Rai J, Flint L M, Ferrara J J
Department of Surgery, Tulane University School of Medicine, New Orleans, Louisiana 70112, USA.
Am Surg. 1996 Dec;62(12):1050-4.
Nutritional support is thought to be an important adjunct for minimizing perioperative morbidity. For a variety of reasons, it is now felt that nutrition delivered by the enteral route is preferred over that given parenterally. Although delivery of nutrients into the small intestine, either via a nasoduodenal tube or a surgically placed jejunostomy, is effectively tolerated by most patients, morbid complications are being described with increased frequency. Herein, we describe two patients who underwent major intra-abdominal surgery, one for a malignancy, the other for trauma management.
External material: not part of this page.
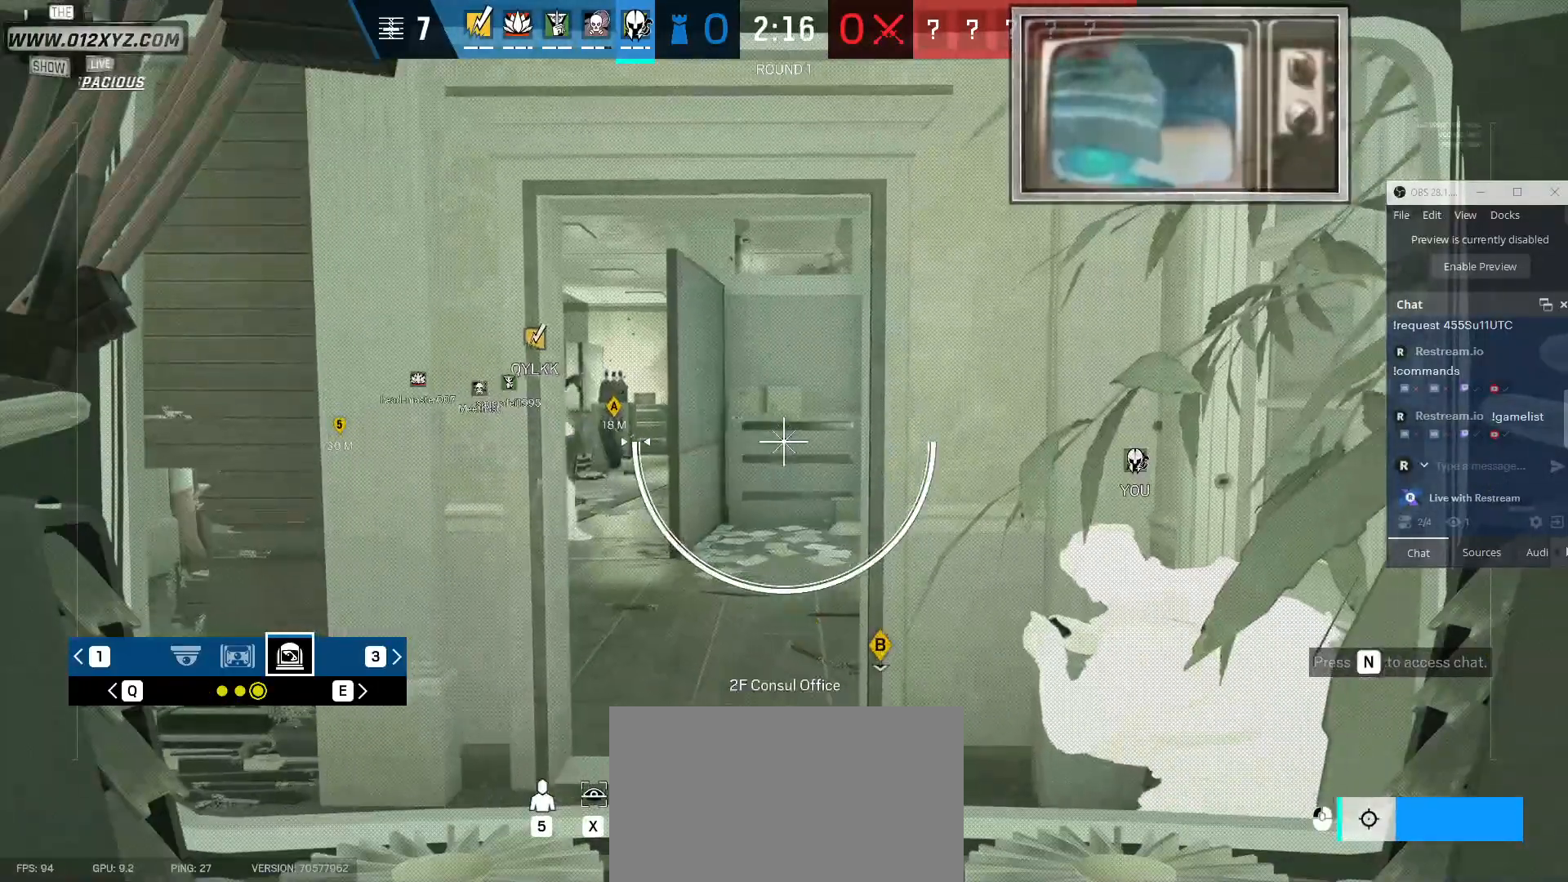
{"keys": [], "mouse": ["right"], "events": []}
Immediate postoperative feedings were instituted through a surgically placed jejunostomy tube. Several days later, each patient underwent emergency reoperation for clinical findings of an intra-abdominal catastrophe. In both patients, small intestinal infarction in juxtaposition to the site of the tube feedings was found. This experience suggests that the enteral feedings were causally related to this morbid complication, which proved fatal in one patient.
营养支持被认为是将围手术期发病率降至最低的重要辅助手段。由于多种原因,目前认为经肠内途径给予营养优于经肠外途径。尽管通过鼻十二指肠管或手术放置的空肠造口术将营养物质输送到小肠,大多数患者都能有效耐受,但关于其严重并发症的报道却越来越多。在此,我们描述了两名接受腹部大手术的患者,一名因恶性肿瘤,另一名因创伤处理。术后立即通过手术放置的空肠造口管进行喂养。几天后,两名患者均因腹腔内灾难的临床表现接受了急诊再次手术。在两名患者中,均发现与管饲部位相邻的小肠梗死。这一经验表明,肠内喂养与这种严重并发症存在因果关系,其中一名患者因此死亡。